Saya pernah hampir satu
tahun lebih bertugas di Bantul. Semakin saya mengenal seluk beluk wilayahnya
semakin saya menyenanginya. Mengingatkan saya pada kota masa kecil saya.
Hamparan sawah
masih terbentang luas. Ada sungai-sungai berair jernih yang siap untuk
direnangi dan dipancingi (meski cuma wader, dan itu saya suka). Ada berbagai
jenis makanan tradisional masa kecil yang mudah saya temui di sini.
Bantul adalah kota
masa kecil saya.
Namun sekarang saya
merasakan perubahaan. Pohon-pohon rindang penyejuk jalan sudah ditebang untuk
proyek pelebaran jalan agar Bantul semakin ramai saja.
Samas tidak seperti
pertama kali saya kunjungi. Abrasi menjadikan bibir pantainya mendekati
pemukiman.

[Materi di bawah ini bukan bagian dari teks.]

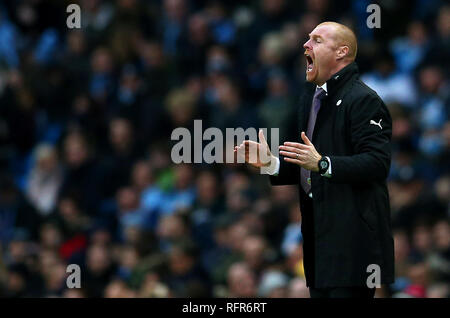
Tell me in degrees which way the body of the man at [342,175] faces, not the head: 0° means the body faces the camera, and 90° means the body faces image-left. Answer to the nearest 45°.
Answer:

Tapi Samas tetap menawarkan kegelapan total ketika saya ingin
mengamati bintang-bintang sungguhan (ini perlu saya tegaskan dan tidak guyon).
Saya juga perlu
sampaikan, ternyata Parangtritis berbahaya untuk direnangi karena setiap tahun
pasti ada korban.
Oh ya sungai yang
saya ceritakan diatas, ternyata dari dulu adalah saluran pembuangan limbah
pabrik gula. Sehingga setahun sekali, pada masa giling tebu, bau manis nan
anyir memenuhi udara dan ribuan ikan mati mengelepar keracunan.
“Le aku kok seneng
urip neng kene yo, akeh arek sekolah sek ngowo sepeda pancal. Bedo karo neng
omah, saiki arek SMP wes ngowo motor (sepeda motor),” kata Bapakku ketika dia
berkunjung pertama kali ke rumah.
Saya hanya
tersenyum, karena dia belum tahu aslinya.